Your task.
Please reproduce all of the records below word for word, leaving out the pictures.
*** Record extracts Section Begins ***
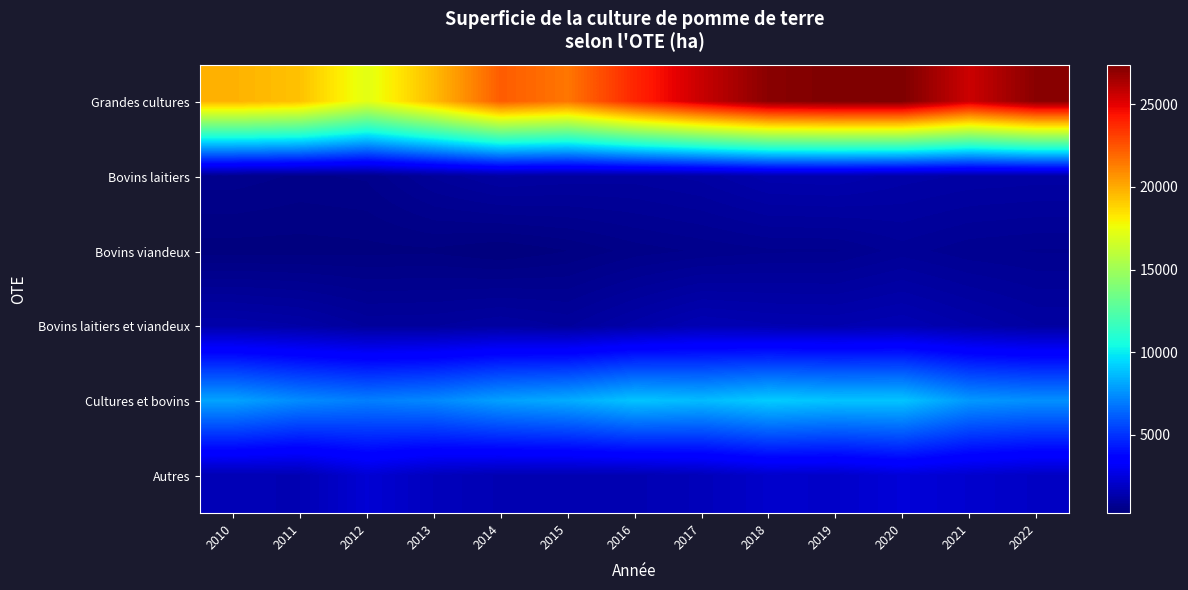

Reading right to left, transcribe all the data shown in this chart.

Grandes cultures: 2022=27133	2021=25564	2020=27390	2019=27383	2018=27103	2017=25651	2016=23833	2015=21524	2014=22266	2013=19538	2012=17212	2011=19352	2010=19800
Bovins laitiers: 2022=1174	2021=1202	2020=1273	2019=1417	2018=1390	2017=1159	2016=1066	2015=1083	2014=1139	2013=922	2012=604	2011=565	2010=646
Bovins viandeux: 2022=679	2021=721	2020=848	2019=676	2018=670	2017=603	2016=524	2015=372	2014=266	2013=350	2012=333	2011=315	2010=316
Bovins laitiers et viandeux: 2022=1118	2021=1321	2020=1532	2019=1430	2018=1454	2017=1553	2016=1272	2015=992	2014=1112	2013=1000	2012=988	2011=1228	2010=1319
Cultures et bovins: 2022=7527	2021=7751	2020=8922	2019=8902	2018=9132	2017=8687	2016=8912	2015=8274	2014=7970	2013=7336	2012=7063	2011=7405	2010=8031
Autres: 2022=1930	2021=2155	2020=2415	2019=2043	2018=2103	2017=1676	2016=1505	2015=1500	2014=1511	2013=1742	2012=2300	2011=1532	2010=1547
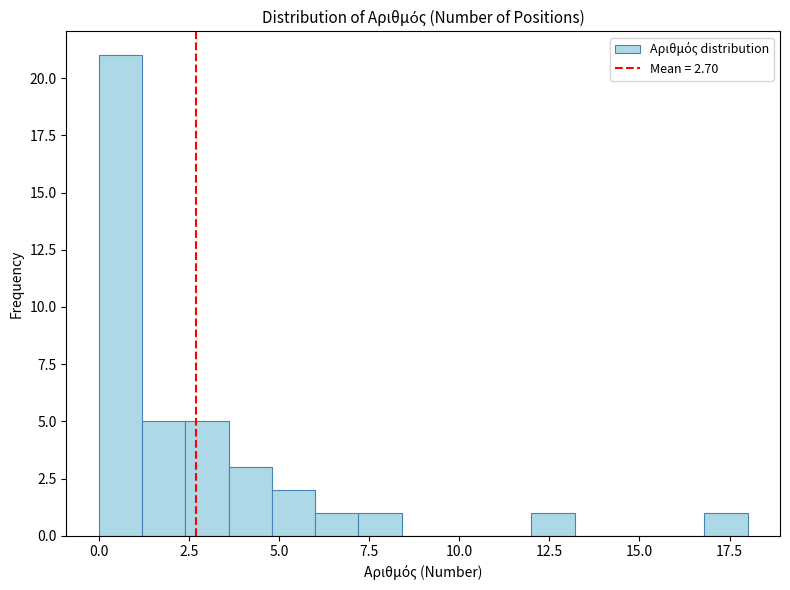

Around what value on the x-axis is the tallest bar? Give the approximate position of its centre, as read against the axis.

0.5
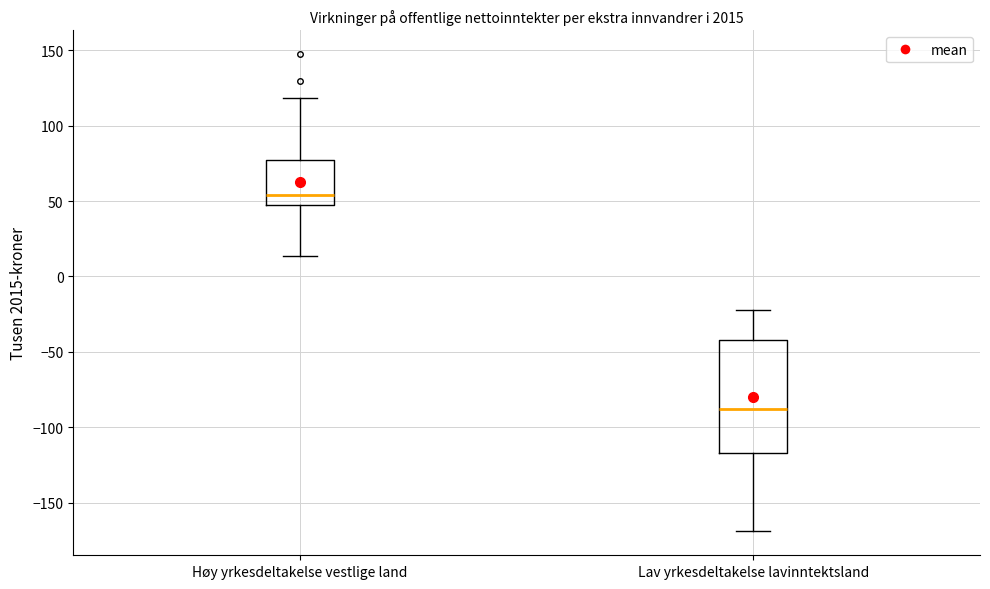

Which box has the lowest median line?

Lav yrkesdeltakelse lavinntektsland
*** Record extracts Section Ends ***
Finished exercise.
Reading right to left, transcribe all the data shown in this chart.

Grandes cultures: 2022=27133	2021=25564	2020=27390	2019=27383	2018=27103	2017=25651	2016=23833	2015=21524	2014=22266	2013=19538	2012=17212	2011=19352	2010=19800
Bovins laitiers: 2022=1174	2021=1202	2020=1273	2019=1417	2018=1390	2017=1159	2016=1066	2015=1083	2014=1139	2013=922	2012=604	2011=565	2010=646
Bovins viandeux: 2022=679	2021=721	2020=848	2019=676	2018=670	2017=603	2016=524	2015=372	2014=266	2013=350	2012=333	2011=315	2010=316
Bovins laitiers et viandeux: 2022=1118	2021=1321	2020=1532	2019=1430	2018=1454	2017=1553	2016=1272	2015=992	2014=1112	2013=1000	2012=988	2011=1228	2010=1319
Cultures et bovins: 2022=7527	2021=7751	2020=8922	2019=8902	2018=9132	2017=8687	2016=8912	2015=8274	2014=7970	2013=7336	2012=7063	2011=7405	2010=8031
Autres: 2022=1930	2021=2155	2020=2415	2019=2043	2018=2103	2017=1676	2016=1505	2015=1500	2014=1511	2013=1742	2012=2300	2011=1532	2010=1547

Around what value on the x-axis is the tallest bar? Give the approximate position of its centre, as read against the axis.

0.5

Which box has the lowest median line?

Lav yrkesdeltakelse lavinntektsland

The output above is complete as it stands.